(TASK OBJECTIVE) Filter the records below down to lines containing "false".

(DATA SECTION)
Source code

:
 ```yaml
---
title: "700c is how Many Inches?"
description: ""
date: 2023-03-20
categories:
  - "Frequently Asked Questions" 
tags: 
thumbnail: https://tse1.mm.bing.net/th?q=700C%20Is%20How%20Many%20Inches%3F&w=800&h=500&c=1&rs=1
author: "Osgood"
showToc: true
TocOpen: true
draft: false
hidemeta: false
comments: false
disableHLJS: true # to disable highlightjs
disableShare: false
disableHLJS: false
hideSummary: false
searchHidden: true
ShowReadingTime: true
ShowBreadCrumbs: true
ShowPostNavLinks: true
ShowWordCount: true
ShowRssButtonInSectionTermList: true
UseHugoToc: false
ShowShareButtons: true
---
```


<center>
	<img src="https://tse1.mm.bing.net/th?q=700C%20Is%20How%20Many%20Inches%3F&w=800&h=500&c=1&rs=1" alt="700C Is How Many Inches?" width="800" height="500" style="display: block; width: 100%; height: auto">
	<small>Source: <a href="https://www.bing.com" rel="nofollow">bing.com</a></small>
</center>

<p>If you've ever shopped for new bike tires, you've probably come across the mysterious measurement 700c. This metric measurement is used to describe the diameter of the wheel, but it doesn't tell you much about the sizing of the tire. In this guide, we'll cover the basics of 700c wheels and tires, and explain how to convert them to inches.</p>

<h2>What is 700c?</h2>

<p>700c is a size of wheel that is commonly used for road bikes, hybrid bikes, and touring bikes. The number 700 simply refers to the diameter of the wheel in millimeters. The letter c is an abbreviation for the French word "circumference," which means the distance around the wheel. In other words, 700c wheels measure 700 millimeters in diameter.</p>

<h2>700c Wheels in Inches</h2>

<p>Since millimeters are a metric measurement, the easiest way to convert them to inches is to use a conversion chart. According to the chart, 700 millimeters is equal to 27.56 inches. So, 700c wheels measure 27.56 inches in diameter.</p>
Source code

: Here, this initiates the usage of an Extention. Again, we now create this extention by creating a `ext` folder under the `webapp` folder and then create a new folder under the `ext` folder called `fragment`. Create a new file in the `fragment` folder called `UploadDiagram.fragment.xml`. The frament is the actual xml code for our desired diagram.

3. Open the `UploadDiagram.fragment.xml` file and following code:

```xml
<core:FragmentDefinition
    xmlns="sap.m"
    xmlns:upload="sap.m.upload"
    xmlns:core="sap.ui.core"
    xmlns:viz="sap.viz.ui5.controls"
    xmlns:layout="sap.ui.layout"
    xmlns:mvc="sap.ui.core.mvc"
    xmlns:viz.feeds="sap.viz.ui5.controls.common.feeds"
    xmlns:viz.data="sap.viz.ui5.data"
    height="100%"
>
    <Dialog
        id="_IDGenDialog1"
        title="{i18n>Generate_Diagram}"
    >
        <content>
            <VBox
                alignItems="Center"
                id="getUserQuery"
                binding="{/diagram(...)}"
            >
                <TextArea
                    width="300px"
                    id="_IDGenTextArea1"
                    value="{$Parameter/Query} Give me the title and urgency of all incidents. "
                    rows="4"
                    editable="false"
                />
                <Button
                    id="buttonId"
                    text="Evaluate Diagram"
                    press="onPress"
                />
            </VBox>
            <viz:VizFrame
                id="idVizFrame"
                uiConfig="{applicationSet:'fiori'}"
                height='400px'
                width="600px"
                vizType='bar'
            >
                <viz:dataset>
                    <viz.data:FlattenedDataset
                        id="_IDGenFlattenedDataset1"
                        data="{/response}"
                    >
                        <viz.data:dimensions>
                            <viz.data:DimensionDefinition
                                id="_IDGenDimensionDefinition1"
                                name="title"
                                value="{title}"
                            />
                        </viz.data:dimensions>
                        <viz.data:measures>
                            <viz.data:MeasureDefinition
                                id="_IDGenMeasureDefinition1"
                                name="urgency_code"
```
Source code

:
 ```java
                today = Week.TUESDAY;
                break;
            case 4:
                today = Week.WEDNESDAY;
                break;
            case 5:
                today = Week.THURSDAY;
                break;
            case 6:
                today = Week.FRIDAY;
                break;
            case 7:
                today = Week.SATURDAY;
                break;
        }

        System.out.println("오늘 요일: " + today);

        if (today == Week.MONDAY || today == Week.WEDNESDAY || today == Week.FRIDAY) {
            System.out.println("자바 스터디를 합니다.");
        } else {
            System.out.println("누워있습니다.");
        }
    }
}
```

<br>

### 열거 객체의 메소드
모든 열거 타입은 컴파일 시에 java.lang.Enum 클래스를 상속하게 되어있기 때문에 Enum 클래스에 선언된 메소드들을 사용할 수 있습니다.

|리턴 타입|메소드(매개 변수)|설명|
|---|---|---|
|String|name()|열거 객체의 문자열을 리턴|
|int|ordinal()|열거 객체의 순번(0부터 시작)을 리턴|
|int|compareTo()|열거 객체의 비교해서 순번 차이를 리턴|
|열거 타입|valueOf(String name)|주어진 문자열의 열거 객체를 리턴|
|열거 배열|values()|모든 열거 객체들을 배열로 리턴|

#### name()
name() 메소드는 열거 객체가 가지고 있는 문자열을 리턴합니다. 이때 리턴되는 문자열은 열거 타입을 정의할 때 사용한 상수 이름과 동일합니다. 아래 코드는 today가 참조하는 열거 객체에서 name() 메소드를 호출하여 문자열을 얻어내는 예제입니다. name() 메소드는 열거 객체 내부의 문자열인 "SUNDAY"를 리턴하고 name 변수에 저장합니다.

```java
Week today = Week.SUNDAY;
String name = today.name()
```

(FINAL ANSWER)
draft: false
hidemeta: false
comments: false
disableShare: false
disableHLJS: false
hideSummary: false
UseHugoToc: false
                    editable="false"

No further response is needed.